[Data extract — start]

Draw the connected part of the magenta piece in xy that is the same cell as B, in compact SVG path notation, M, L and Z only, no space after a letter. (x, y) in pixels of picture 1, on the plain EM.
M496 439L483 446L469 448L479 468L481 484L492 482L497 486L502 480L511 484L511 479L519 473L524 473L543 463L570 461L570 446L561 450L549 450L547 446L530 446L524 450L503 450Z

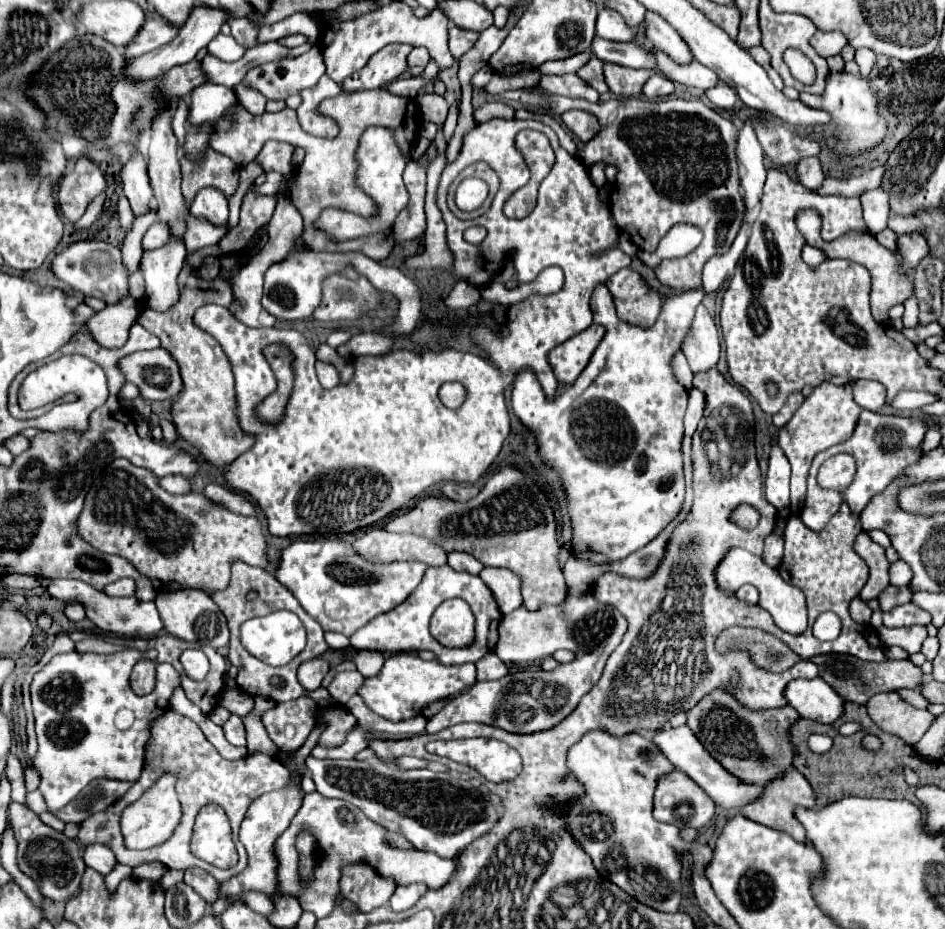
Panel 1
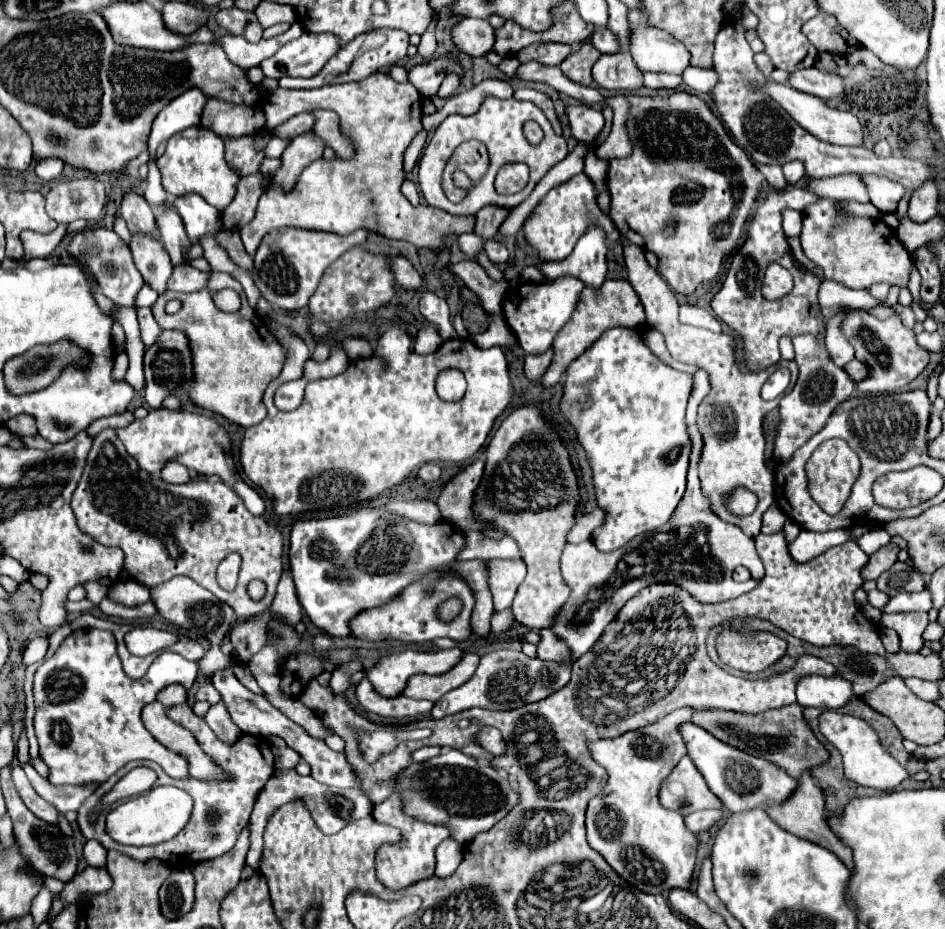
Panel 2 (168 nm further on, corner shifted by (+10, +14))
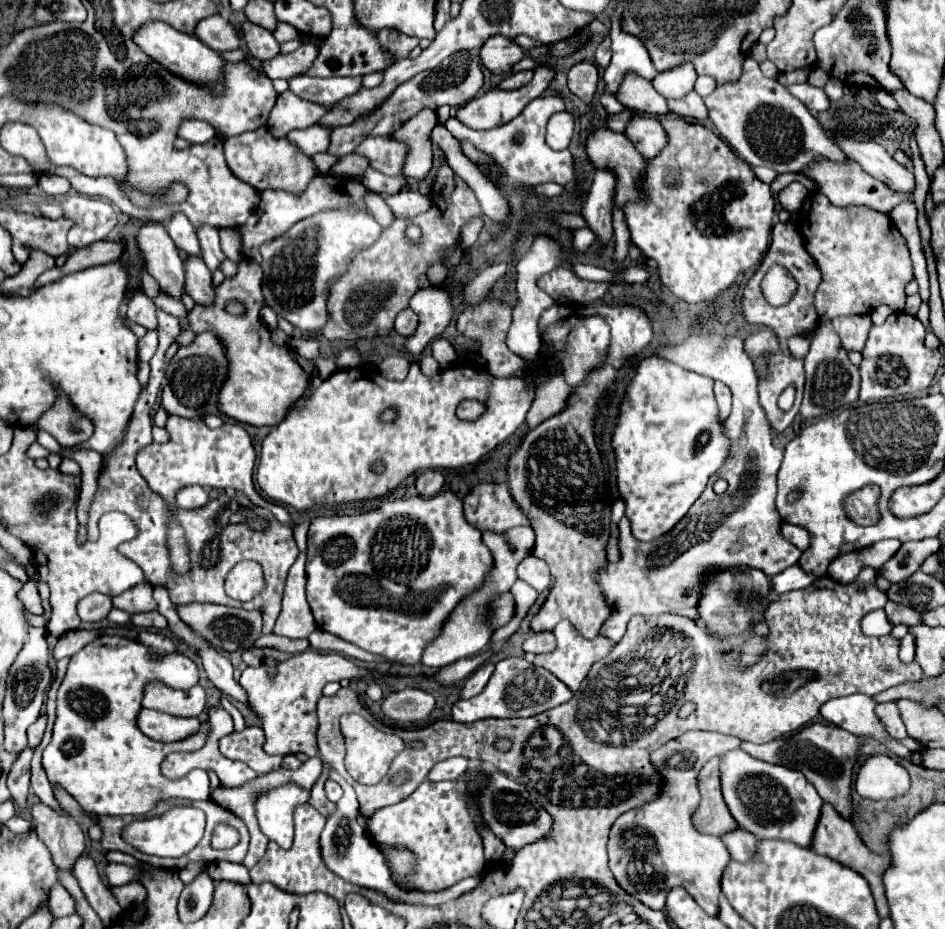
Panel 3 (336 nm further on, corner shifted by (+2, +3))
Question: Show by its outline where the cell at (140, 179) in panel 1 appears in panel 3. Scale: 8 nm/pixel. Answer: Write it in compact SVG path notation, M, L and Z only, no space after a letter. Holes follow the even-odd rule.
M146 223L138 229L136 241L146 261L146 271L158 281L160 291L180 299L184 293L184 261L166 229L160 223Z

[Data extract — finish]
[Data extract — start]

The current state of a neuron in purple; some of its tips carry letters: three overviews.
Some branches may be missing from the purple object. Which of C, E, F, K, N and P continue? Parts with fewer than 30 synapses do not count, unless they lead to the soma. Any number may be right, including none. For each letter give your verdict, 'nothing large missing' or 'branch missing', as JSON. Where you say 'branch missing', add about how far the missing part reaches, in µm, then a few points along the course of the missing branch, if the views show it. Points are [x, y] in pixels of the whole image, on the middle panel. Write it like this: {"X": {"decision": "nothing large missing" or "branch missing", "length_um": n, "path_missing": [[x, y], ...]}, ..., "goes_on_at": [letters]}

[Data extract — finish]
[Data extract — start]

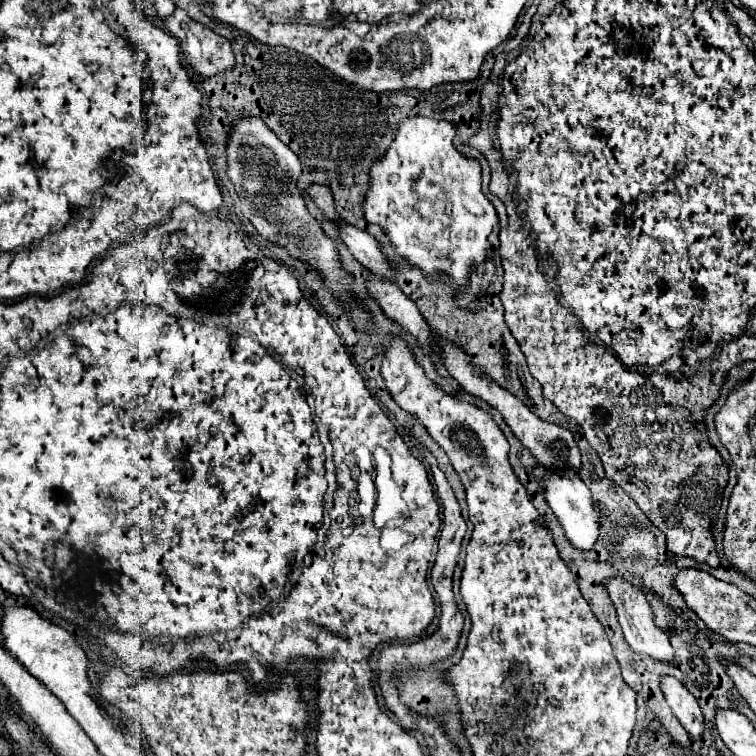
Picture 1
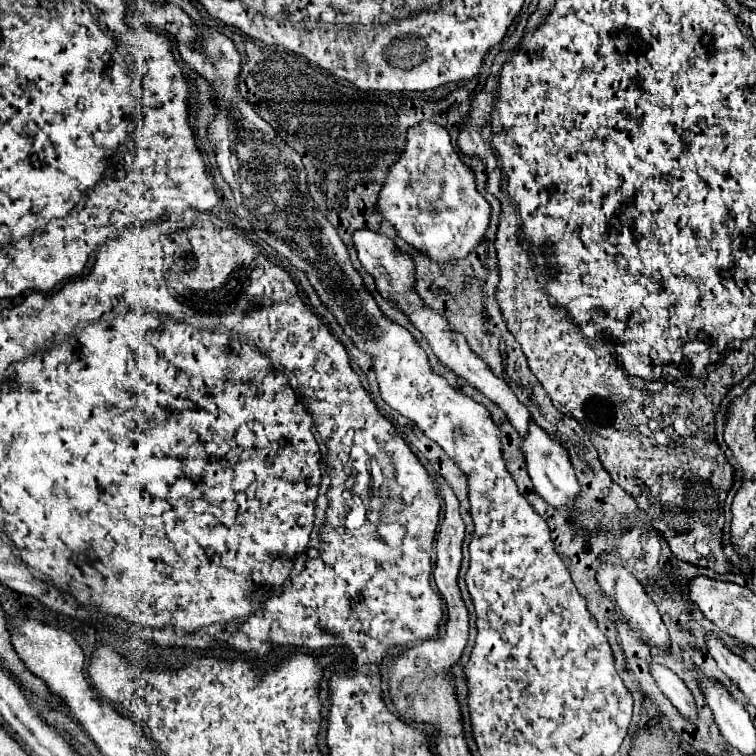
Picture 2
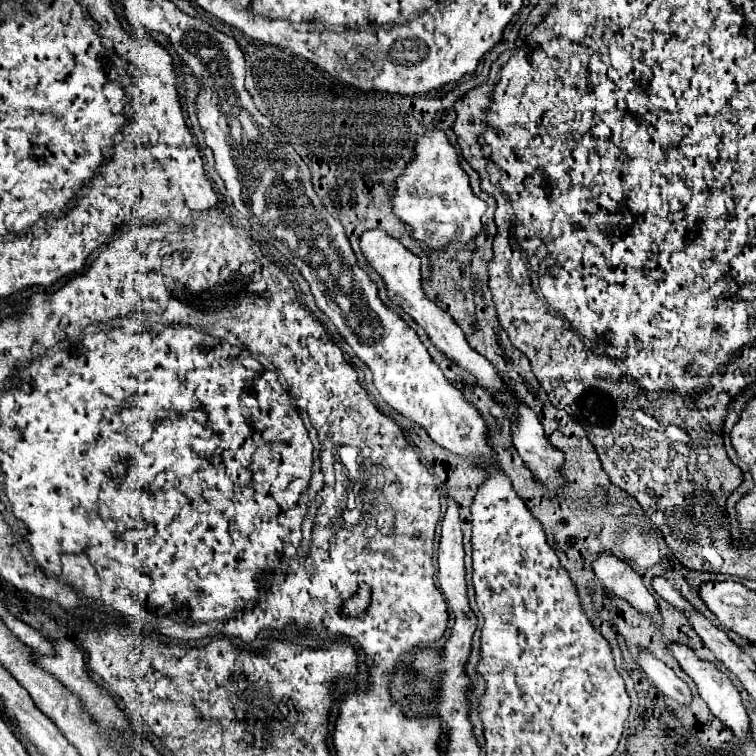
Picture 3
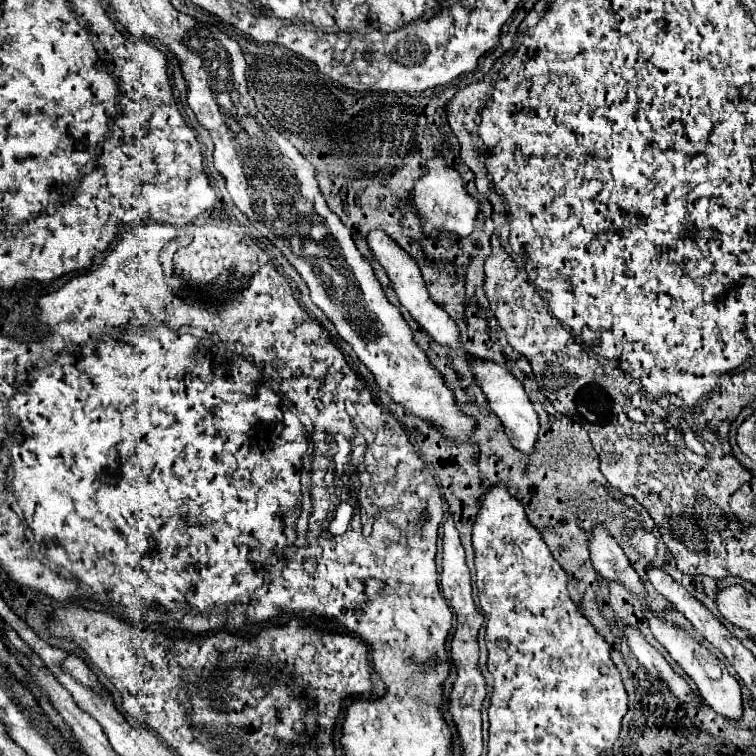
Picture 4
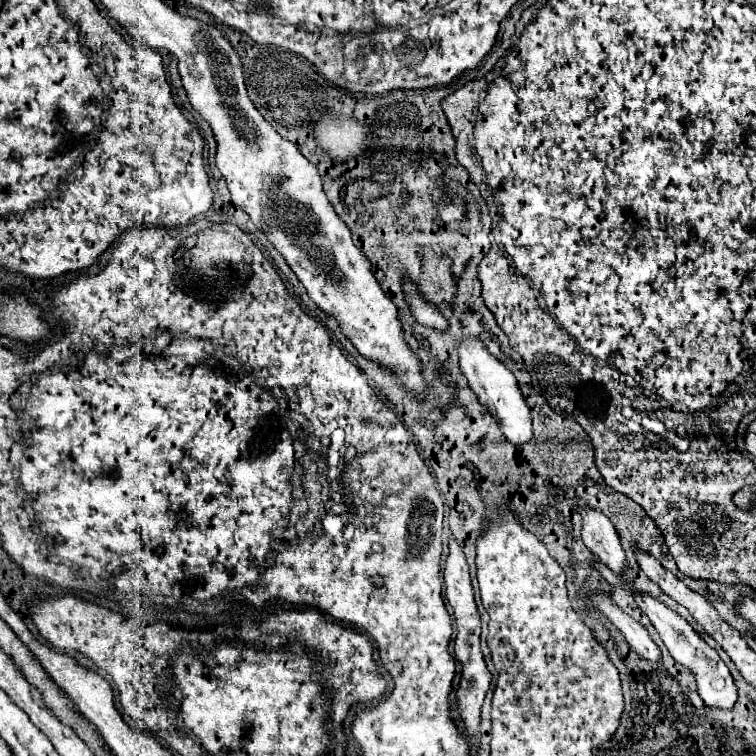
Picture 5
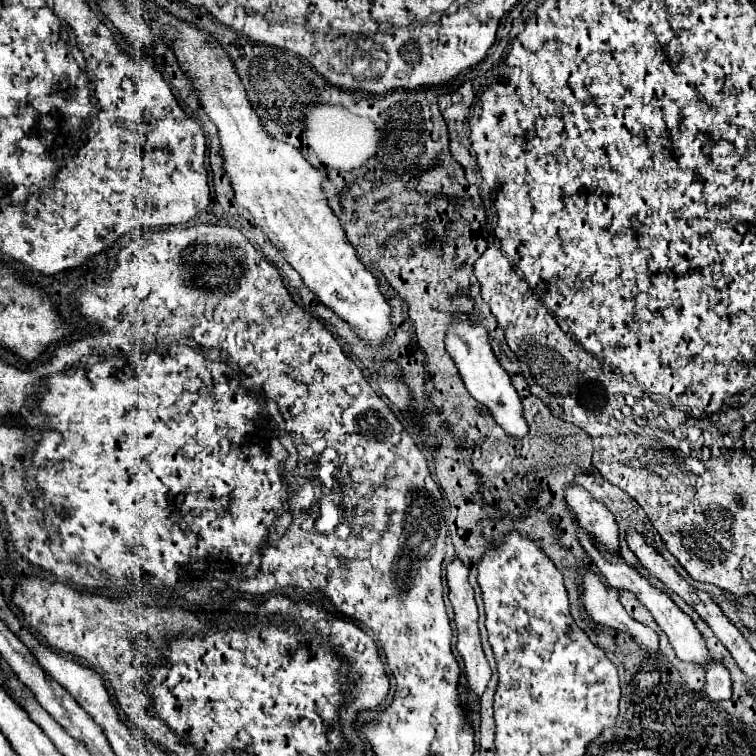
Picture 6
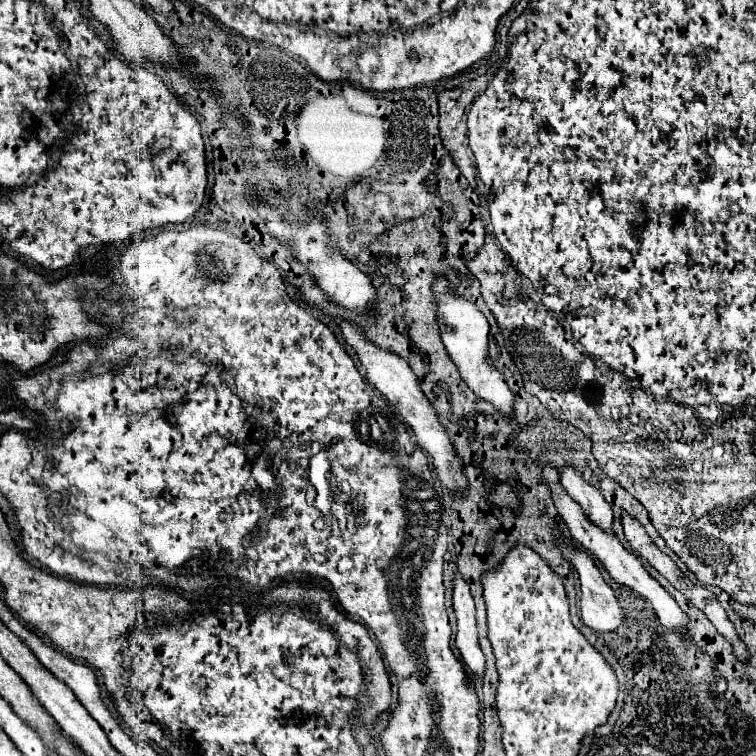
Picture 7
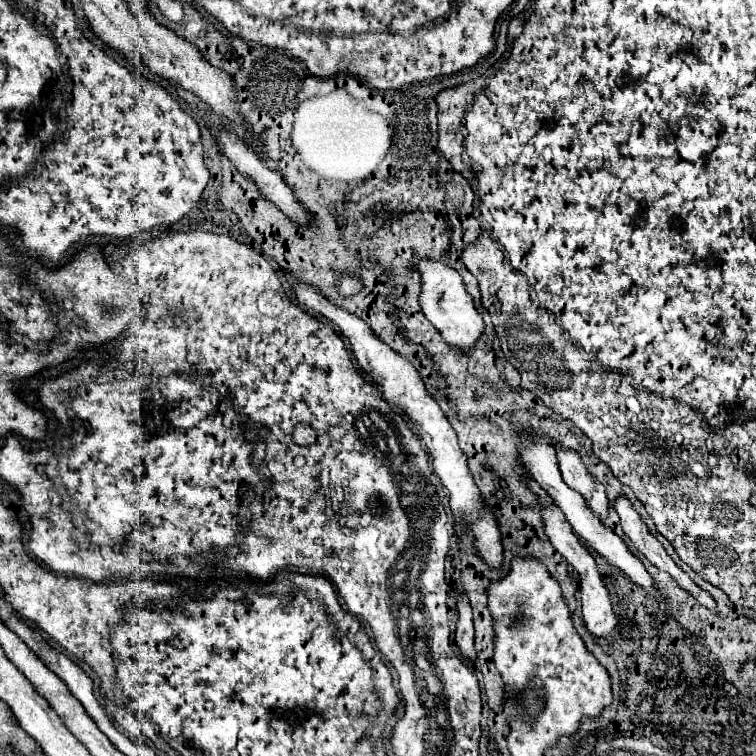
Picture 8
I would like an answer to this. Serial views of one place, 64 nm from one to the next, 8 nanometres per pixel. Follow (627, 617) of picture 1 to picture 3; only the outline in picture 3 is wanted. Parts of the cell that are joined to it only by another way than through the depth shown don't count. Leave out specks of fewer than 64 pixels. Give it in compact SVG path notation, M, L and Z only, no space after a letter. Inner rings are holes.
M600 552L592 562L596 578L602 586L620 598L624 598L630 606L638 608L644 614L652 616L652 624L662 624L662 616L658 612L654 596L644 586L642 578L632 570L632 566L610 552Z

[Data extract — finish]

**Work instruction:** Where in the records does the word "corner" appear? Copy each line that holds it.

**Response to this exercise:**
Panel 2 (168 nm further on, corner shifted by (+10, +14))
Panel 3 (336 nm further on, corner shifted by (+2, +3))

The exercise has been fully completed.